START Source material

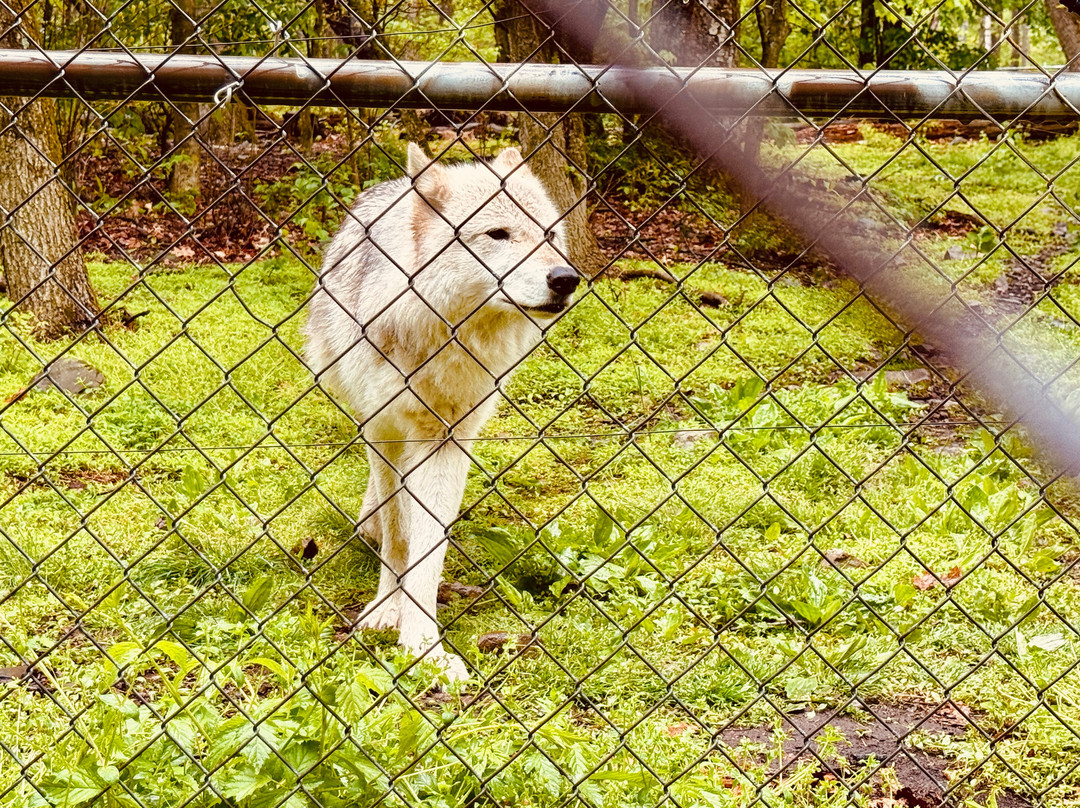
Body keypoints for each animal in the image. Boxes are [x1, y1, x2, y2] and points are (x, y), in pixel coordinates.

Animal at [305, 143, 580, 681]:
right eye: (498, 234)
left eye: (551, 235)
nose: (565, 279)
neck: (448, 336)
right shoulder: (384, 429)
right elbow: (399, 535)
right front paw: (386, 613)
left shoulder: (446, 440)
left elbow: (429, 545)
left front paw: (424, 646)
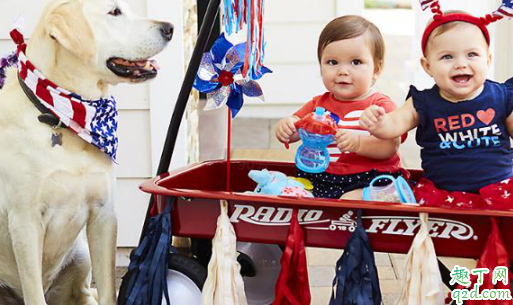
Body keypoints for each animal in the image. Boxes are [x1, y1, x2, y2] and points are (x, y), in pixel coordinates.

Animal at [0, 0, 172, 302]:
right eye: (114, 12)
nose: (169, 28)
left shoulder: (104, 213)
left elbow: (108, 290)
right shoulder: (25, 221)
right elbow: (34, 294)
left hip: (80, 255)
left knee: (83, 293)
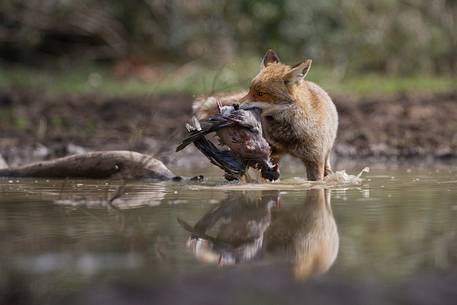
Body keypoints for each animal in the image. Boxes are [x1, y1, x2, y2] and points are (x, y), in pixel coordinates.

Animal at [194, 48, 336, 179]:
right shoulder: (269, 151)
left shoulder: (315, 160)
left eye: (260, 93)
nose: (235, 105)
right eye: (250, 90)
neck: (288, 135)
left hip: (325, 155)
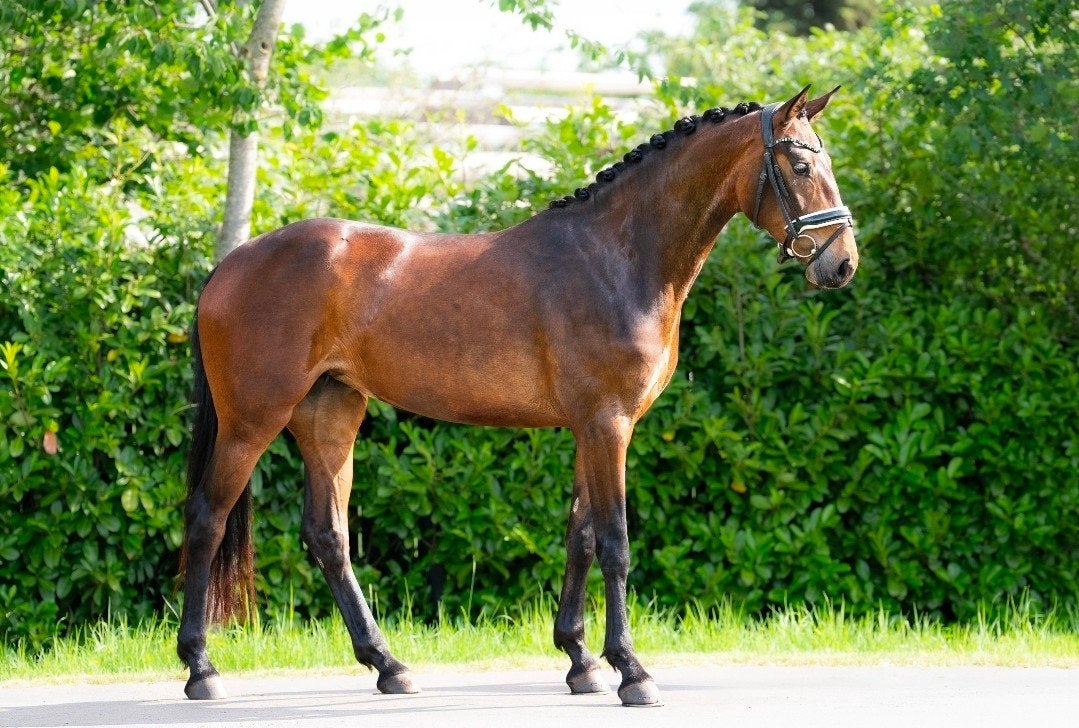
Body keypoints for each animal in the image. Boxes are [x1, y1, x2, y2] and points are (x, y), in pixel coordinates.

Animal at [177, 85, 859, 707]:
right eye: (801, 167)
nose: (842, 264)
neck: (616, 258)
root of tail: (230, 265)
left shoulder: (596, 428)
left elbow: (581, 537)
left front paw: (581, 660)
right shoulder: (607, 425)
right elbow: (615, 544)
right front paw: (632, 672)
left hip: (330, 415)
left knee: (328, 537)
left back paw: (389, 665)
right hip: (250, 422)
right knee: (208, 517)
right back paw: (201, 668)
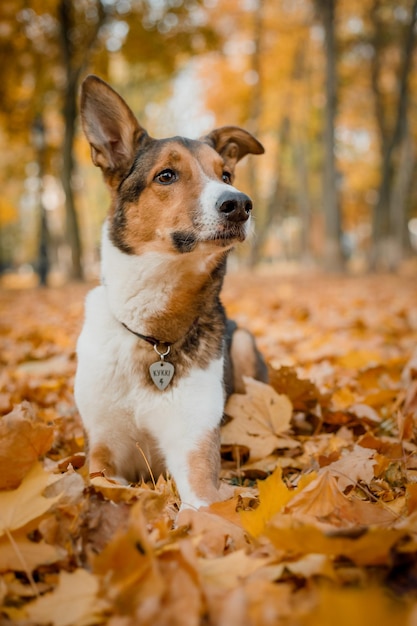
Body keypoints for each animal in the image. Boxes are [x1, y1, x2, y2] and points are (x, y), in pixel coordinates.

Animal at [75, 75, 266, 510]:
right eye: (166, 176)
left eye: (226, 175)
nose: (240, 204)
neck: (153, 333)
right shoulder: (102, 453)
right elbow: (103, 485)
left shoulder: (194, 451)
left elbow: (200, 511)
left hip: (244, 343)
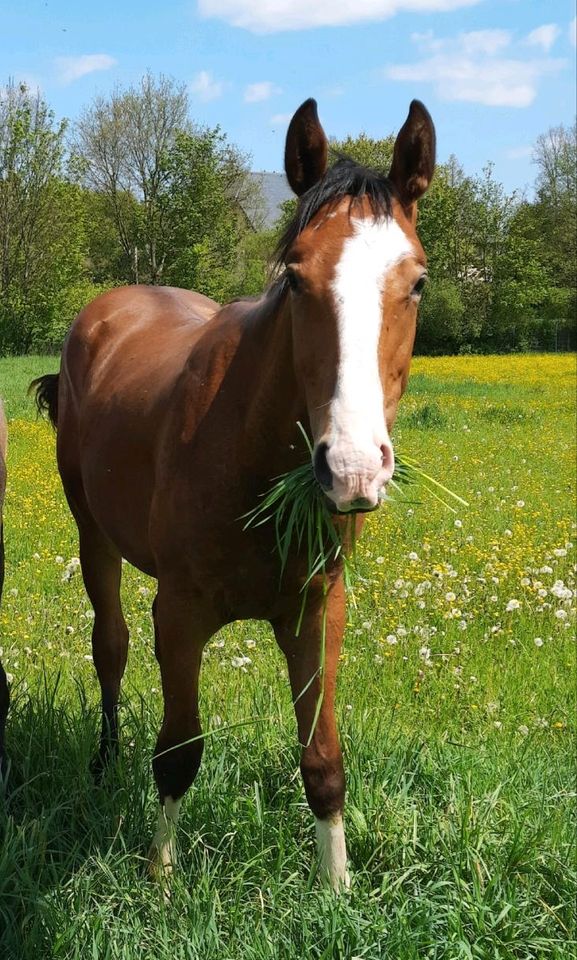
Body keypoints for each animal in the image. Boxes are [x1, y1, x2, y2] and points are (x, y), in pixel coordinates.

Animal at [33, 101, 434, 888]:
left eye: (417, 282)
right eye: (296, 277)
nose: (352, 469)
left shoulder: (318, 611)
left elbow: (323, 761)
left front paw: (336, 887)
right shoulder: (181, 613)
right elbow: (178, 752)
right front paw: (160, 877)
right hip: (92, 534)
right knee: (110, 646)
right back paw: (103, 764)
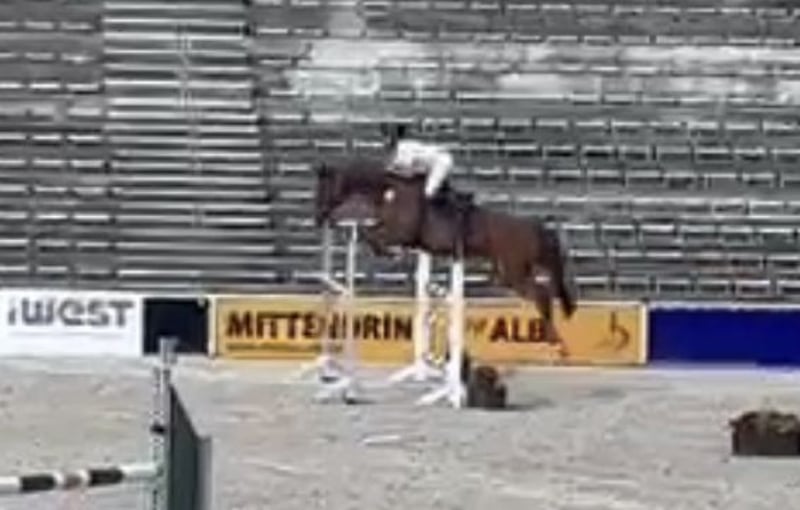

END Source material

Assigned task: Set down, exactly as written, each line from the one that contains "right shoulder: (181, 613)" to the last line of the records, but none of the pictures.

Solved exercise:
right shoulder: (181, 613)
right elbow: (178, 752)
right front paw: (160, 877)
right hip: (92, 534)
right knee: (110, 646)
right back paw: (103, 764)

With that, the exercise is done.